Alguns professores também foram lembrados por eles com carinho, e o evento contou com a presença da professora de Geografia, Dona Biga, que foi especialmente de Bom Despacho, representando o corpo docente. Os colegas também se lembraram com muito carinho do Prof. de Língua Portuguesa Almir, que foi o padrinho da turma, falecido recentemente.

As lembranças fluíram na tarde de sábado: das cartinhas trocadas antes da era digital, das travessuras como o chiclete colado na cadeira e as guerras de “chup-chup”, até os trabalhos de hemeroteca que, mesmo difíceis na época, ajudaram a construir uma base sólida de conhecimentos para a escrita de textos na vida adulta.

O orgulho da trajetória de cada um também esteve presente. Da turma, surgiram médicos que atuam em Bom Despacho, como Sérgio Rodrigues e Flávio , além do Jarbas; advogados, psicólogos, engenheiros, militares, empresários e tantos outros que reforçam o conceito de que Bom Despacho é berço de talentos!

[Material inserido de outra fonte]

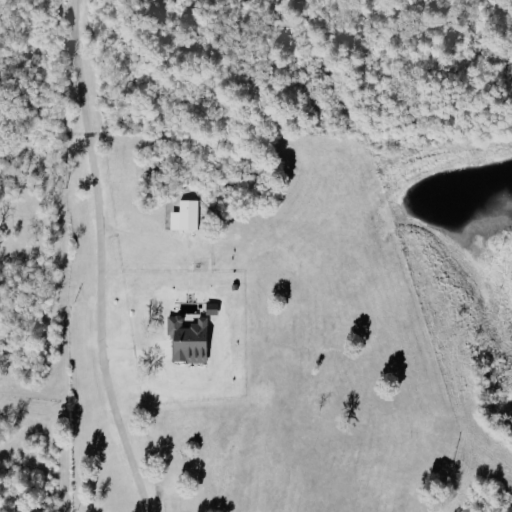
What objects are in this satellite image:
building: (187, 216)
road: (107, 258)
building: (190, 338)
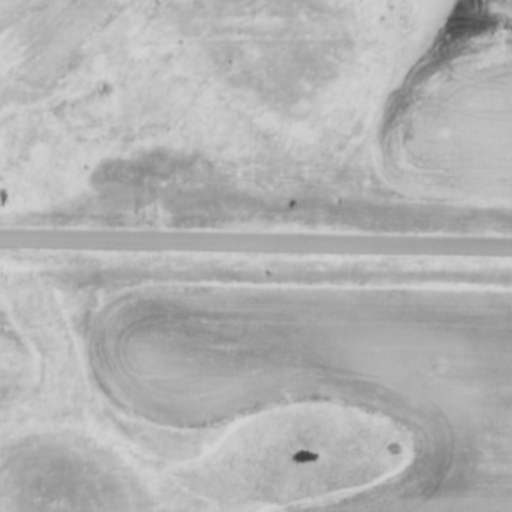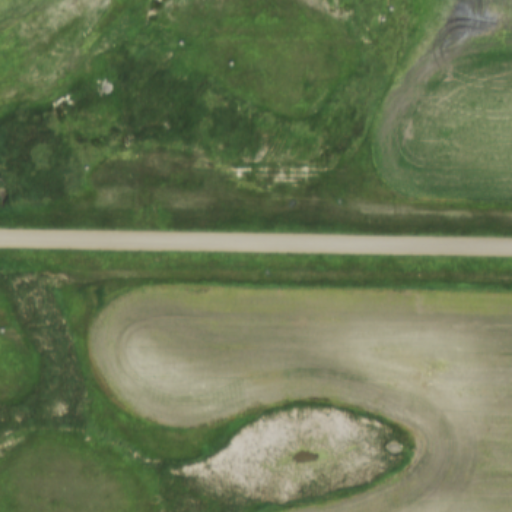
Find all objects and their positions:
road: (256, 244)
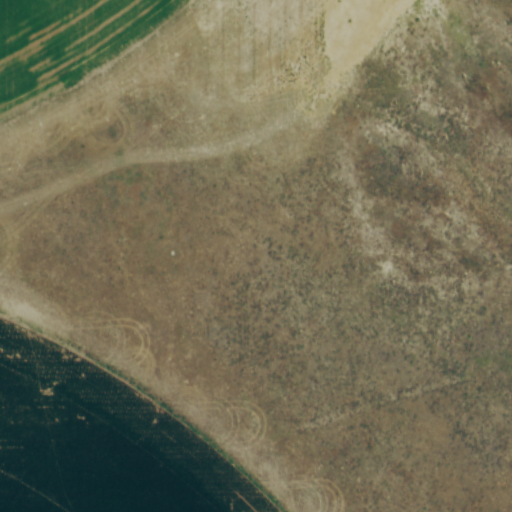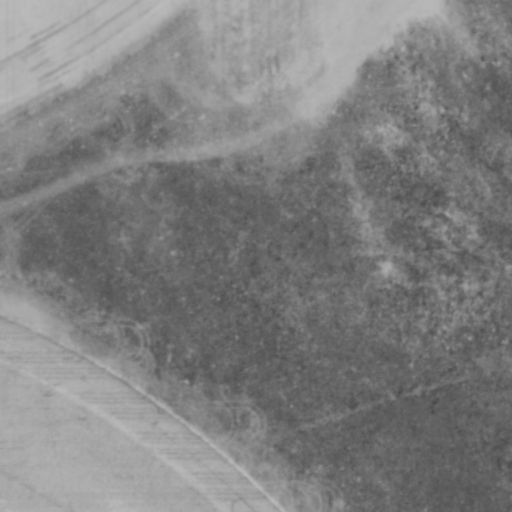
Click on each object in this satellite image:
crop: (97, 444)
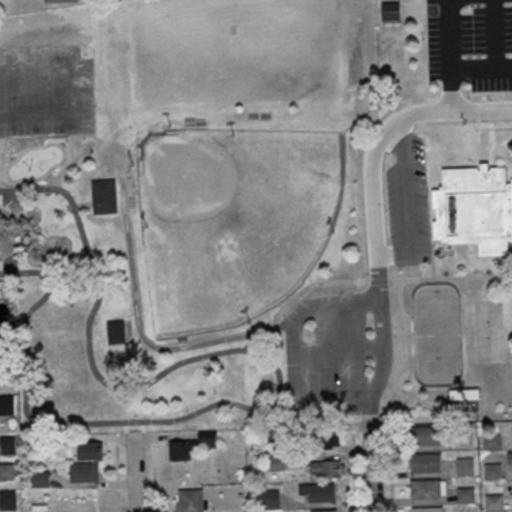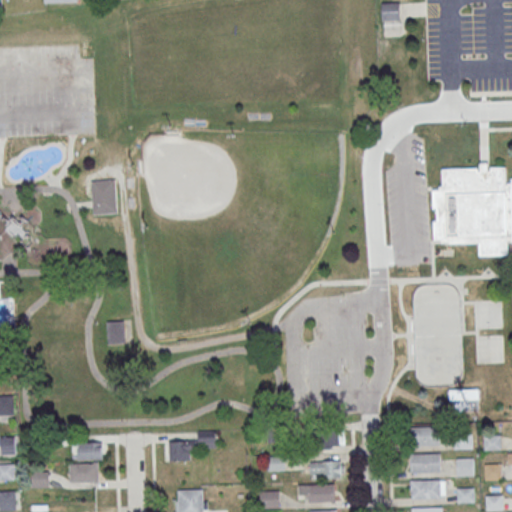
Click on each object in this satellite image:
building: (60, 1)
road: (456, 2)
park: (301, 9)
road: (423, 9)
building: (391, 10)
building: (389, 11)
road: (492, 34)
park: (301, 42)
parking lot: (471, 42)
park: (235, 48)
park: (169, 55)
park: (303, 78)
road: (69, 90)
parking lot: (45, 93)
road: (481, 93)
road: (443, 113)
road: (484, 124)
road: (484, 145)
road: (67, 160)
road: (8, 163)
building: (104, 195)
building: (104, 196)
parking lot: (408, 205)
road: (83, 206)
road: (407, 206)
building: (474, 208)
building: (475, 208)
park: (234, 221)
park: (213, 230)
road: (432, 246)
road: (8, 264)
road: (363, 283)
road: (462, 312)
road: (135, 315)
park: (487, 316)
road: (379, 322)
road: (283, 325)
building: (116, 331)
building: (116, 332)
road: (394, 335)
park: (437, 336)
road: (408, 350)
park: (489, 350)
road: (239, 351)
road: (337, 351)
road: (294, 353)
parking lot: (324, 359)
building: (464, 394)
building: (6, 404)
building: (424, 435)
building: (330, 439)
building: (463, 441)
building: (492, 442)
building: (492, 442)
building: (8, 444)
building: (191, 445)
building: (90, 450)
building: (509, 457)
building: (276, 462)
building: (424, 462)
building: (425, 462)
road: (389, 463)
building: (464, 466)
building: (465, 468)
building: (327, 469)
building: (7, 471)
building: (492, 471)
building: (84, 472)
building: (84, 472)
road: (153, 472)
building: (493, 472)
road: (117, 473)
road: (135, 473)
road: (353, 475)
building: (425, 488)
building: (427, 488)
building: (318, 492)
building: (322, 493)
building: (466, 494)
building: (465, 495)
building: (268, 498)
building: (7, 499)
building: (190, 500)
building: (191, 501)
building: (494, 502)
building: (495, 502)
building: (425, 509)
building: (426, 509)
building: (323, 511)
building: (328, 511)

Alguns construíram carreiras de destaque, outros espalharam suas vidas por diferentes cantos do Brasil e do mundo — Brasília, Rio de Janeiro, São Paulo, França, interior de Minas. Muitos hoje são pais, mas ainda não há avós no grupo. Os filhos, que participaram de parte daquela celebração, puderam ver de perto a força da amizade que atravessa gerações.

Foi também uma viagem no tempo para os anos em que surgiam bandas como Skank e Legião Urbana, os “sete melhores” da Jovem Pan embalavam os dias, e Bom Despacho celebrava a inauguração do Village Night Clube. Uma época marcada por sonhos, descobertas e amizades que continuam vivas e inspiraram a arte estampada na camiseta comemorativa criada por eles.

Mais do que um reencontro, cada vez mais eu percebo que essas celebrações das histórias coletivas de bom-despachenses são muito bonitas de se ver e acompanhar, construídas com afeto, companheirismo e memórias que permanecem para sempre no coração de cada um e reforçam o vínculo com nossa cidade natal, mesmo que as pessoas estejam geograficamente distantes.

Citando o poeta Drummond, para quem as chamadas coisas “findas”, no poema Memória, sobrevivem ao tempo, concordo muito com ele: o que acaba se cristaliza de alguma forma, ganhando um novo valor; a beleza que permanece viva em nossa lembrança. Tomara que essa lindeza permaneça para que, segundo o mesmo poeta, não se transforme em “apenas um retrato na parede”. (Portal iBOM / Vander André é advogado, filósofo, escritor e aposentado).